+++ Listing +++
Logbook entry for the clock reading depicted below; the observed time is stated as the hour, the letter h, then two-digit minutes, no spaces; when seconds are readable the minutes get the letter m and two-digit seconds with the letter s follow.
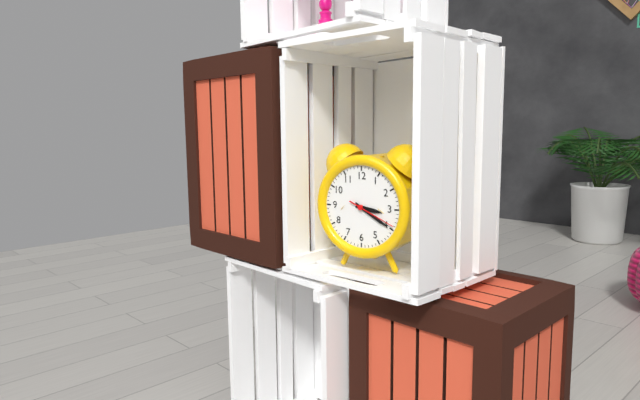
3h20
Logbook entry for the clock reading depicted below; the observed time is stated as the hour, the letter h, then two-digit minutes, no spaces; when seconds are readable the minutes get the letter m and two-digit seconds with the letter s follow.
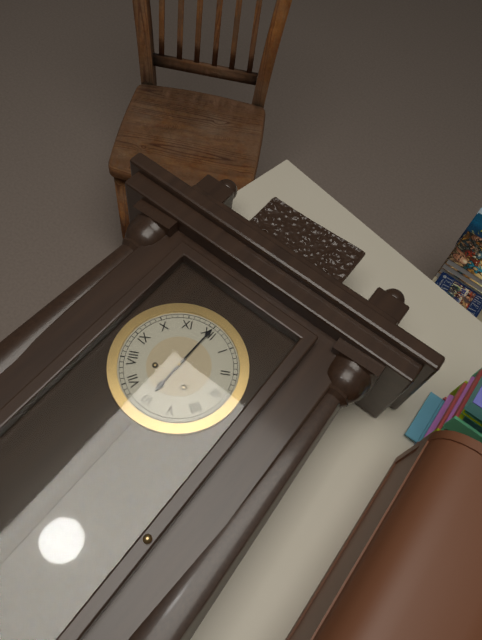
6h00
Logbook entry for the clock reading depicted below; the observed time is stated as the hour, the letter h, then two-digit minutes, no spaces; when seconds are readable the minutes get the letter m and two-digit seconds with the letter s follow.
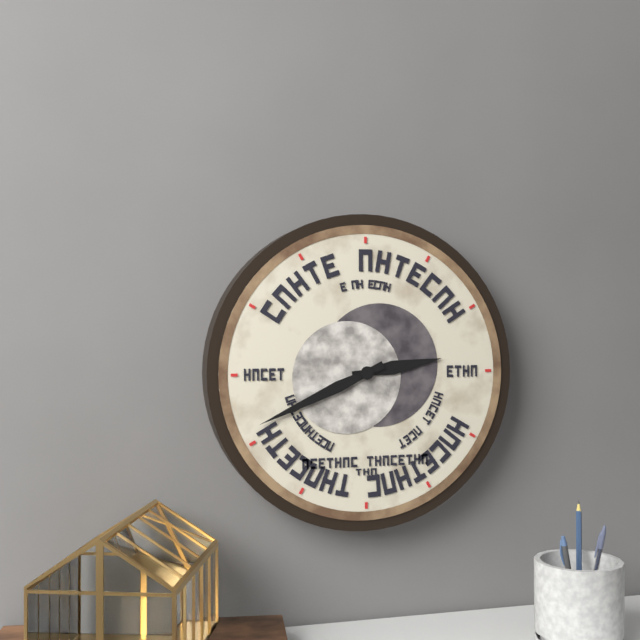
2h41
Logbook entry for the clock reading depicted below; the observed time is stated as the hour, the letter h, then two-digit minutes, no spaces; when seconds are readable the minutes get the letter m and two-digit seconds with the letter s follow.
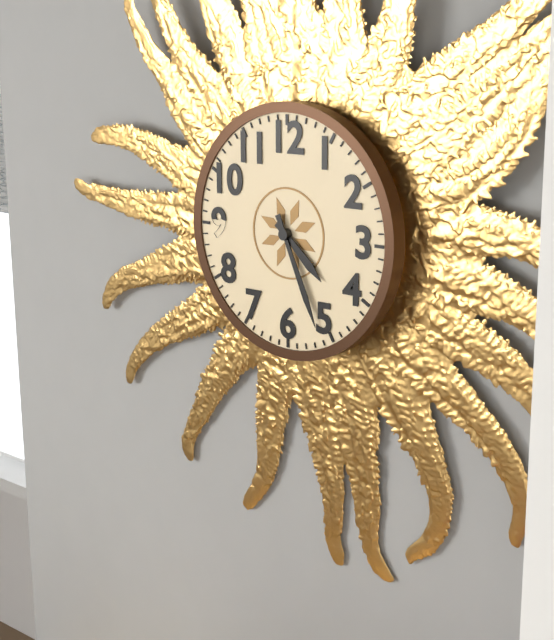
4h26
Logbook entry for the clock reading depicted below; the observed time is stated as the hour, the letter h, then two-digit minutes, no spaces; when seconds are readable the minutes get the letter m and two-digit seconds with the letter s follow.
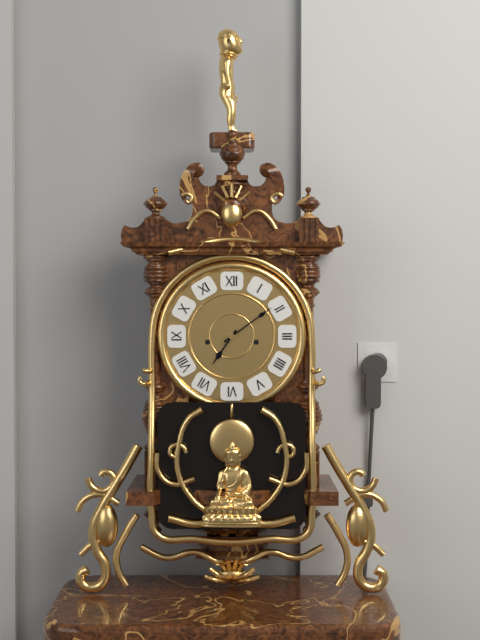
7h09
+++
§ What you are asked to do: Write out the lines above word for word, leaving out the pictures.

§ Task result:
Logbook entry for the clock reading depicted below; the observed time is stated as the hour, the letter h, then two-digit minutes, no spaces; when seconds are readable the minutes get the letter m and two-digit seconds with the letter s follow.
3h20
Logbook entry for the clock reading depicted below; the observed time is stated as the hour, the letter h, then two-digit minutes, no spaces; when seconds are readable the minutes get the letter m and two-digit seconds with the letter s follow.
6h00
Logbook entry for the clock reading depicted below; the observed time is stated as the hour, the letter h, then two-digit minutes, no spaces; when seconds are readable the minutes get the letter m and two-digit seconds with the letter s follow.
2h41
Logbook entry for the clock reading depicted below; the observed time is stated as the hour, the letter h, then two-digit minutes, no spaces; when seconds are readable the minutes get the letter m and two-digit seconds with the letter s follow.
4h26
Logbook entry for the clock reading depicted below; the observed time is stated as the hour, the letter h, then two-digit minutes, no spaces; when seconds are readable the minutes get the letter m and two-digit seconds with the letter s follow.
7h09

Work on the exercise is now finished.